The observational reality that there is a well known maximum density of matter approximately equal to the density of an atomic nucleus, neutron star or small stellar mass black hole is generally considered to be a mere empirical fact that emerges from other physical laws.  But, one can imagine a Copernican revolution arising from a theory in which a maximum density of mass-energy per volume (appropriately defined) is a law of nature.  The black hole-neutron star transition point also provides a physical calibration point which is ultimately a function of an equilibrium between a function of the gravitational constant G and a function of the strong force coupling constant of the Standard Model.

** It is theoretically possible for a black hole of less than 3 solar masses to exist, either because it is created by means other than being created exclusively from self-generated gravitational collapse, or because it was once larger and evaporated via Hawking radiation (because actually, what escapes from black holes is not nothing, but merely almost nothing with a little bit of Hawking radiation escaping).  Generally speaking, cosmic background radiation adds more mass to a stellar or larger black hole than Hawking radiation takes away.  But, in principal, at some point in time when this wasn't the case, a stellar black hole could evaporate to less than 3 solar masses while retaining its black hole status.

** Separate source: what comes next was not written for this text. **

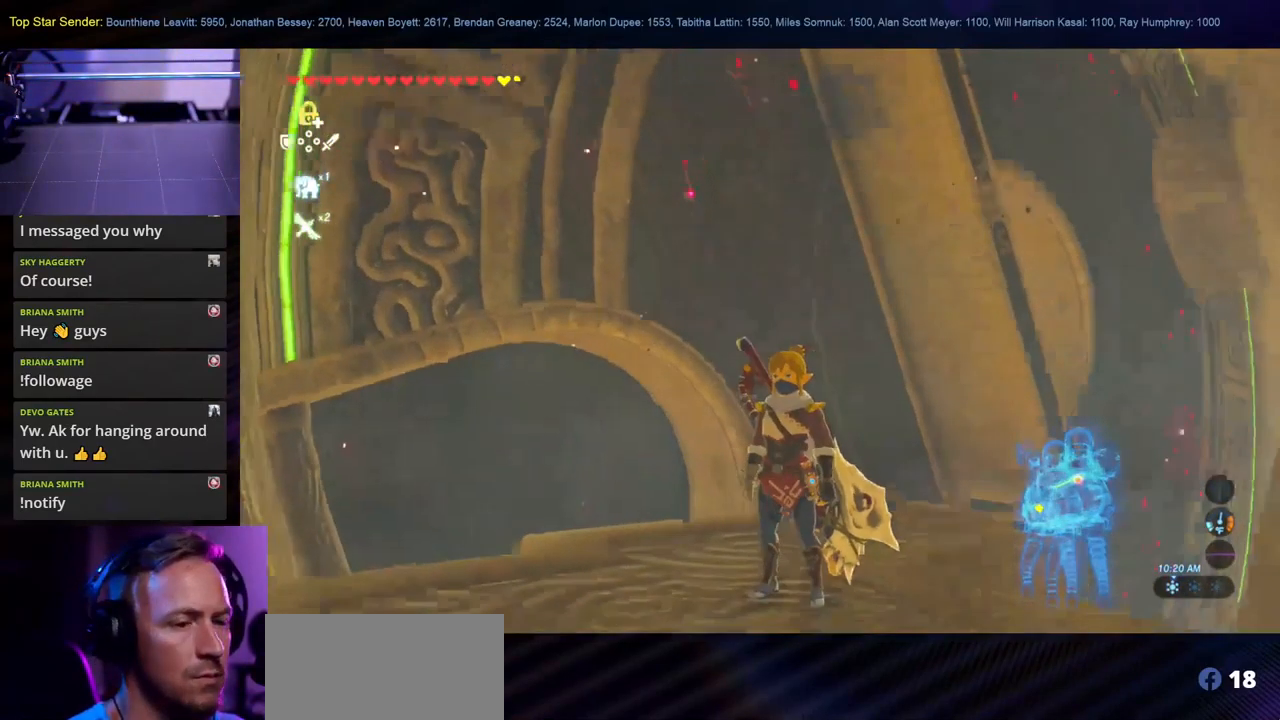
{"buttons": [], "left_stick": "center", "right_stick": "center"}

In real life, no one has ever observed a black hole of this kind which would be called a "primordial black hole" and most primordial black holes created around the time of the Big Bang probably would have evaporated via Hawking radiation by now, but primordial black holes of 10^14 kg or more would not have evaporated and primordial black holds of 10^23 kg or less can't be excluded by gravitational lensing observations.

Thus, primordial black holes, if they did exist, would have masses comparable to asteroids and have been proposed as dark matter candidates (although few dark matter theorists view them as a very serious dark matter candidate for a variety of reasons).

Primordial black holes would have a radius of 145 femto-meters (the size of several tightly packed uranium atoms sitting side by side) to 0.145 millimeters (the thickness of a strand or hair or one coat of paint).